An OS image must contain an additional header called Multiboot header, besides the headers of the format used by the OS image. The Multiboot header must be contained completely within the first 8192 bytes of the OS image, and must be 64-bit aligned. In general, it should come as early as possible, for example embedded in the beginning of the text segment after the real executable header.
The header must start with a 32-bit magic number 0xe85250d6 in native endian (i.e. "d6 50 52 e8" in little endian, and "e8 52 50 d6" in big endian).
"Native endian" is ambiguous on architectures that support both modes of execution, such as PowerPC, MIPS, and ARM.
A 32-bit number which specifies flags must follow this magic number. The flags are categorised to four classes.
Bit 0-7 indicate flags which request required features and have the same effect on all architectures. If a boot loader does not fulfill the requirement for any of these bits, the boot loader must notify the user and fail in loading the OS image.
Bit 8-15 indicate flags which request optional features and have the same effect on all architectures. Even if a boot loader does not fulfill the requirement for any of these bits, the boot loader may simply ignore them and proceed as usual.
Bit 16-23 indicate flags which request required features and are specific to one or more architectures. If a boot loader does not fulfill the requirement for any of these bits, the boot loader must notify the user and fail in loading the OS image.
Bit 24-31 indicate flags which request optional features and are specific to one or more architectures. Even if a boot loader does not fulfill the requirement for any of these bits, the boot loader may simply ignore them and proceed as usual.
All undefined flags should be set to zero for future use.
Bit 0-7 are all undefined.
Bit 8 requests that the address fields, which are defined below, are valid. If this bit is set, a boot loader must use these addresses instead of obtaining information from the executable format to load the OS image. This information may not be provided if the OS image is in ELF format, but it must be provided if the images is in a.out format or in any other format. A boot loader must be able to load images that either are in ELF format or contain the address information embedded in the Multiboot header. It may directly support other executable formats, such as particular a.out variants.

● ● ● ● ● ● ●

WHAT IS NEEDED: Extract word for word the part of the Multiboot header passage that opens with the words containing "Bit 16-23 indicate" and closes with "for future use.".

SOURCE MATERIAL:

● ● ● ● ● ● ●

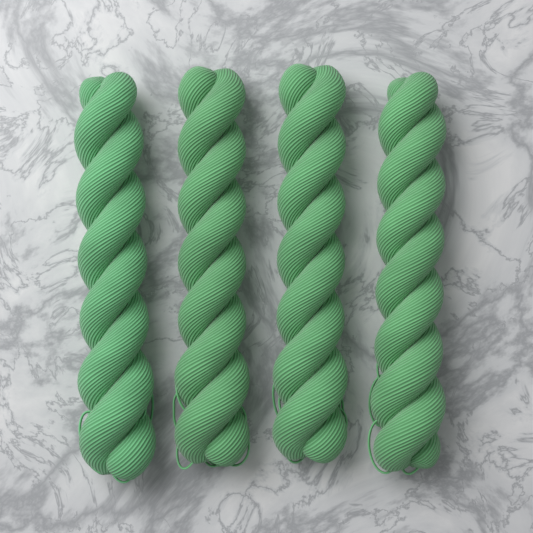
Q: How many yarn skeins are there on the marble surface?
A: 4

● ● ● ● ● ● ●

WRITTEN SOLUTION:
Bit 16-23 indicate flags which request required features and are specific to one or more architectures. If a boot loader does not fulfill the requirement for any of these bits, the boot loader must notify the user and fail in loading the OS image.
Bit 24-31 indicate flags which request optional features and are specific to one or more architectures. Even if a boot loader does not fulfill the requirement for any of these bits, the boot loader may simply ignore them and proceed as usual.
All undefined flags should be set to zero for future use.